Cuando se trata de cazar al cazador, los precios se incrementan. Un equipo para detectar cámaras y micrófonos sale entre 600 y 800 pesos. Los encriptadores telefónicos, que sirven para frustrar pinchaduras en la línea cuestan cerca de 1000 pesos el par.
Al igual que en una sastrería, los equipos se arman a gusto del cliente. “Yo le pido que me explique en qué situación va a usar el equipo –comenta Nicolás–. Si va a llevar una cámara oculta para una charla en un café, no la puede llevar en un beeper prendido al cinturón, porque queda debajo de la mesa.” Aunque los nombres de los compradores son un secreto, Ruggiero menor da algunas pistas: “Los que más compran son las empresas privadas, los jueces o abogados, y los grupos de inteligencia estatales”.

Producción: Silvina Seijas.

 


 

LOS DETECTIVES NO ESTAN CONSIDERADOS EN LA LEY
Sin normas que los frenen

Por A.D

No hay límites. Esto es lo que queda claro después de un buceo entre los detectives fabricados por Buenos Aires. La urbe no tiene detectives civiles a la americana. Los nacionales no sólo desarrollan una actividad que no está reglamentada: como en general provienen de estructuras de inteligencia de las fuerzas del Estado, en sus investigaciones se reciclan métodos y vicios viejos.
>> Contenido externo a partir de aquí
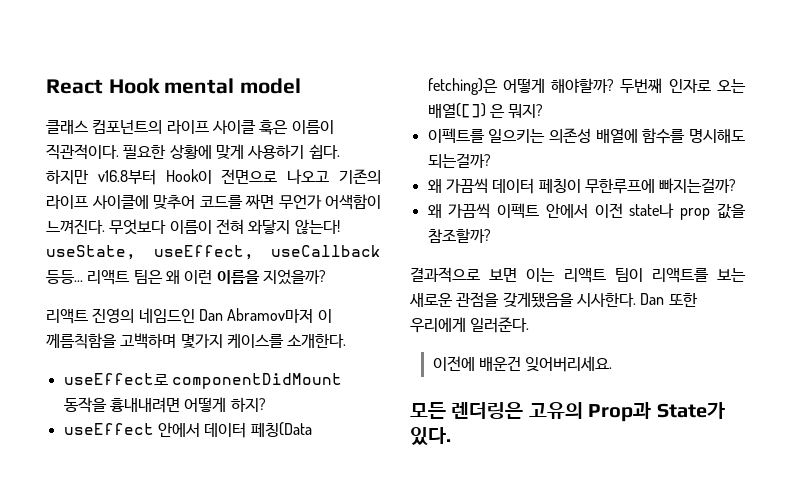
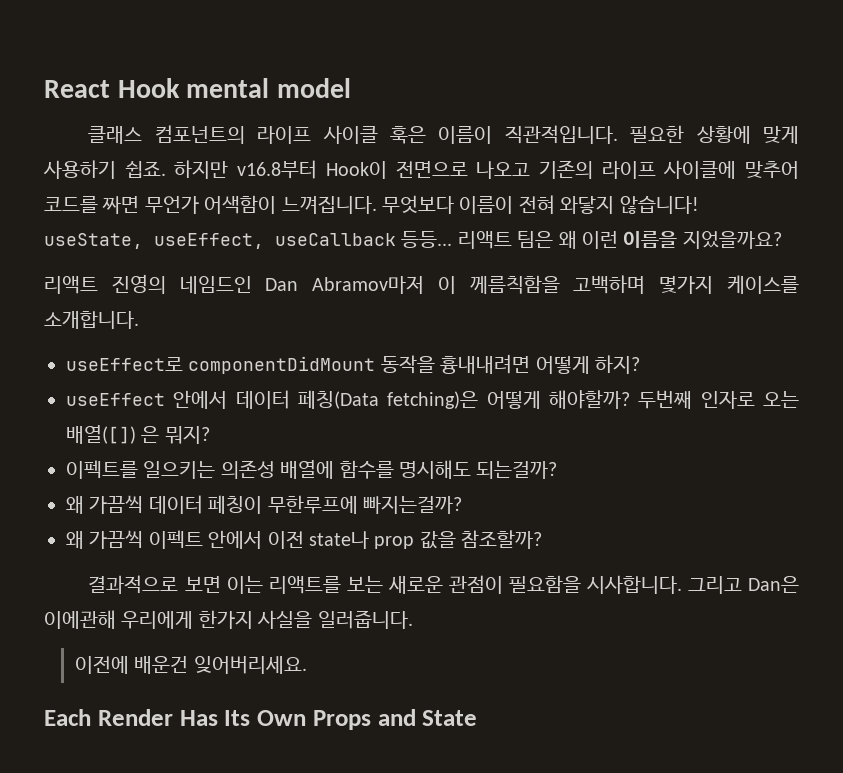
[46,144,119,160] 직관적이다. -> [504,125,618,144] 직관적입니다.
[308,144,340,159] 쉽다. -> [124,161,166,178] 쉽죠.
[46,219,105,234] 느껴진다. -> [281,196,377,214] 느껴집니다.
[294,219,340,234] 않는다! -> [619,196,699,214] 않습니다!
[262,269,326,285] 지었을까? -> [682,231,782,249] 지었을까요?
[287,333,347,348] 소개한다. -> [44,311,139,329] 소개합니다.
[563,268,643,283] 리액트 팀이 -> (263, 585) none
[456,292,698,308] [410,317,530,333] [432,356,613,372] [410,402,725,422] [410,427,451,445] 관점을 갖게됐음을 시사한다. Dan 또한 우리에게 일러준다. // 이전에 배운건 잊어버리세요. // 모든 렌더링은 고유의 Prop과 State가 있다. -> [448,575,800,594] [44,610,413,629] [75,656,307,674] [44,709,478,730] 관점이 필요함을 시사합니다. 그리고 Dan은 이에관해 우리에게 한가지 사실을 일러줍니다. // 이전에 배운건 잊어버리세요. // Each Render Has Its Own Props and State

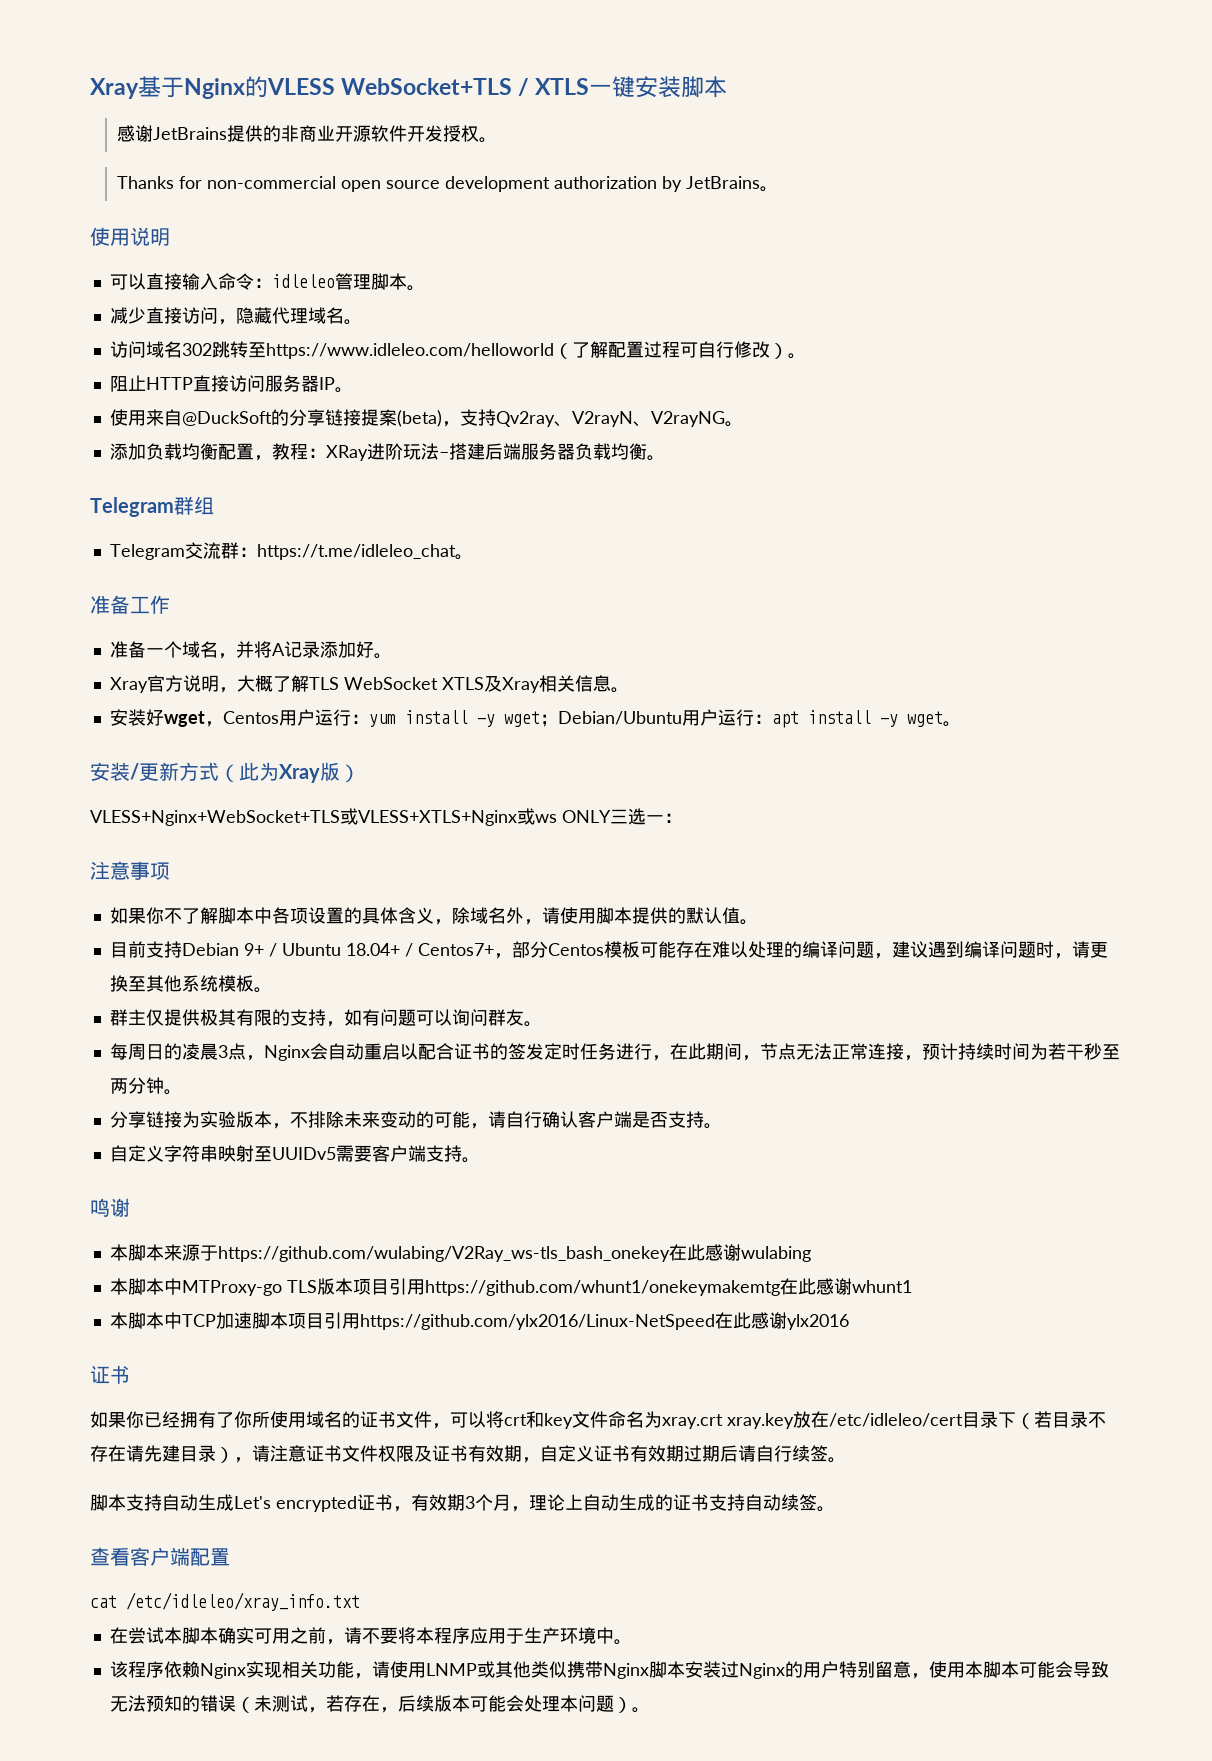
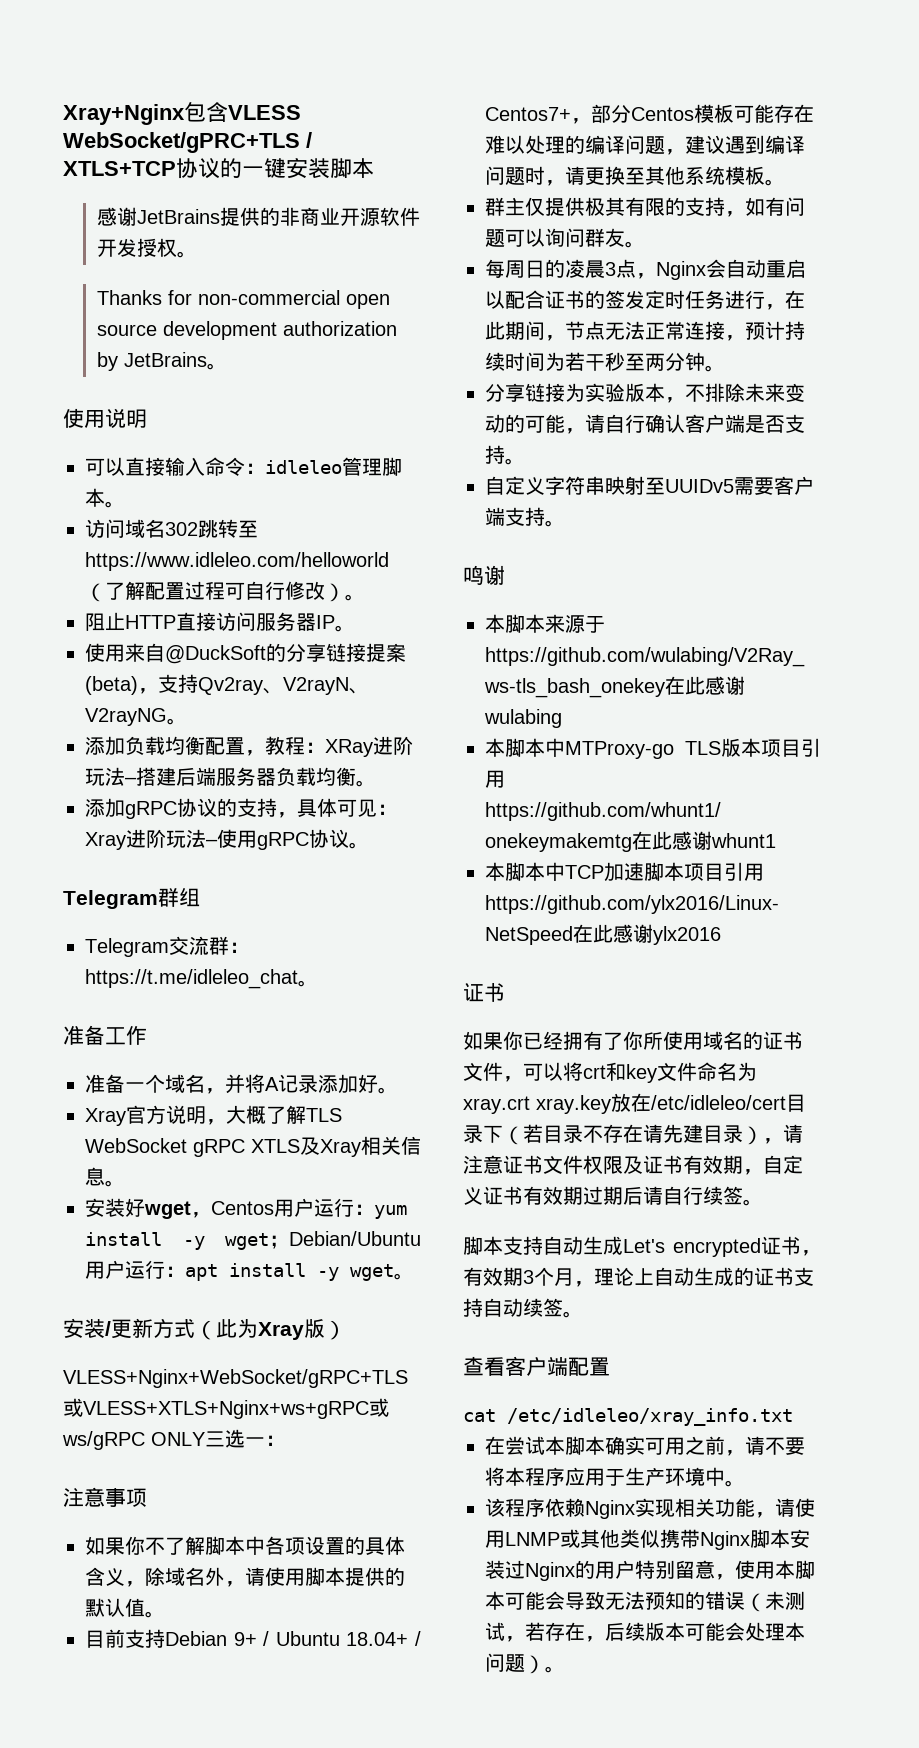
[90,76,590,99] Xray基于Nginx的VLESS WebSocket+TLS / XTLS -> [63,102,301,125] [63,132,312,153] [63,158,242,179] Xray+Nginx包含VLESS WebSocket/gPRC+TLS / XTLS+TCP协议的
[109,307,362,325] // 减少直接访问，隐藏代理域名。 -> (125, 504) none
(665, 458) none -> [85,798,397,819] [85,829,369,850] // 添加gRPC协议的支持，具体可见：Xray进阶玩法–使用gRPC协议。
(438, 683) none -> [193,1139,245,1157] gRPC
[90,808,557,826] VLESS+Nginx+WebSocket+TLS或VLESS+XTLS+Nginx或ws -> [63,1369,408,1388] [63,1398,389,1419] [62,1431,145,1450] VLESS+Nginx+WebSocket/gRPC+TLS或VLESS+XTLS+Nginx+ws+gRPC或ws/gRPC

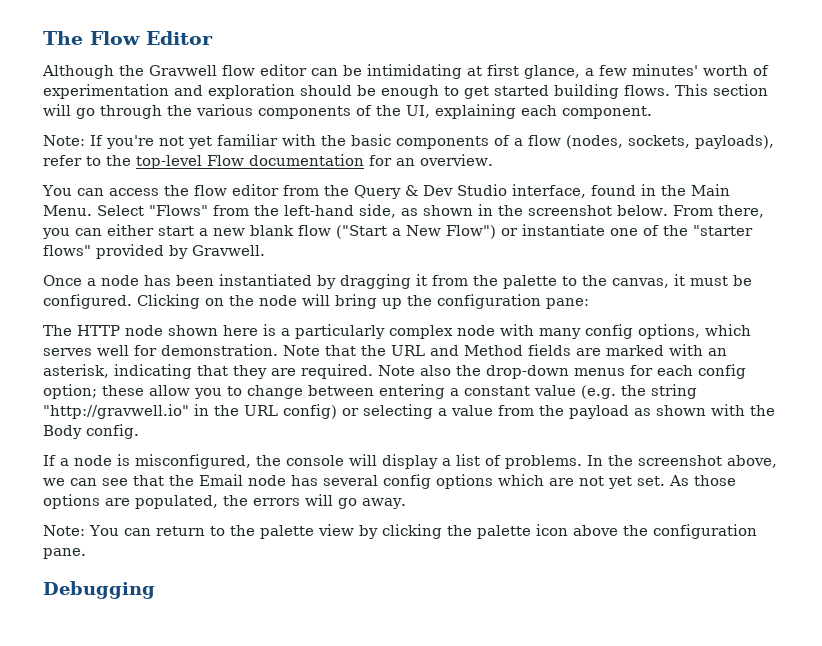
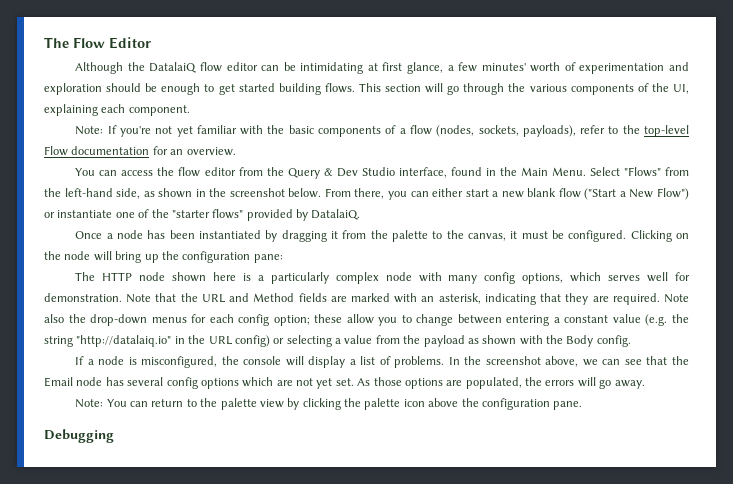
[149,65,217,76] Gravwell -> [149,62,198,73] DatalaiQ
[192,245,265,256] Gravwell. -> [311,209,361,220] DatalaiQ.
[43,404,189,419] "http://gravwell.io" -> [76,335,172,347] "http://datalaiq.io"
No hay números precisos sobre la población de detectives urbanos, aunque algunos cálculos cierran la cifra en 13 mil. El marco legal destinado a ellos es la ley de seguridad privada, sin reglamentación ni en provincia de Buenos Aires ni en la ciudad. Un problema: la ley no menciona específicamente normas para esta actividad a la que incluye en el paquete de custodios privados.
El detective I. podría ser cualquiera de sus socios urbanos. Cuando responde acerca de sus límites opta por una fórmula, lamentablemente demasiado abstracta: “Yo tengo un principio: mis derechos terminan donde comienzan...”. Esto justifica filmaciones en plena calle, pero también los disfraces con los que termina accediendo a la intimidad de algún grupo en busca de las pruebas exigidas por los clientes.
Y ésa es la otra pata: clientes que pagan y un mercado, entonces, que termina legitimando el oficio. “Lucky venga”, responde José I. cuando le preguntan si aceptaría trabajar para la SIDE.
Fernando Caeiro, presidente de la Comisión de Seguridad de la Legislatura, es uno de los que tiene en sus manos la reglamentación en trámite de la ley que, aunque nada diga en particular sobre la actividad del detective, terminará de prepo incorporándolos. “Hay que tener cuidado –dice Caeiro sobre los investigadores civiles–; nuestro país tiene experiencias traumáticas.” Para el legislador, las investigaciones deben quedar bajo la “órbita exclusiva del Estado y no de los particulares. Acá tiene que mediar primero la maduración de esta ley que aún no se puso en vigencia, para saber cómo funcionan y después ver”.
En Buenos Aires existen 250 empresas de seguridad privada nucleadas por la Cámara de Empresas de Seguridad e Investigación. Marcelo Durañona, su director ejecutivo, cree que la prohibición de la actividad fomentaría actividades más oscuras. “La organización que existe detrás de un detective privado –dijo a este diario– le da al cliente una estructura que termina respaldándolo.”
La figura del detective en las empresas de seguridad tiene una lógica. Habitualmente, explica Durañona, las compañías contratan para las investigaciones a los equipos proporcionados por la misma empresa que les presta además el servicio de seguridad.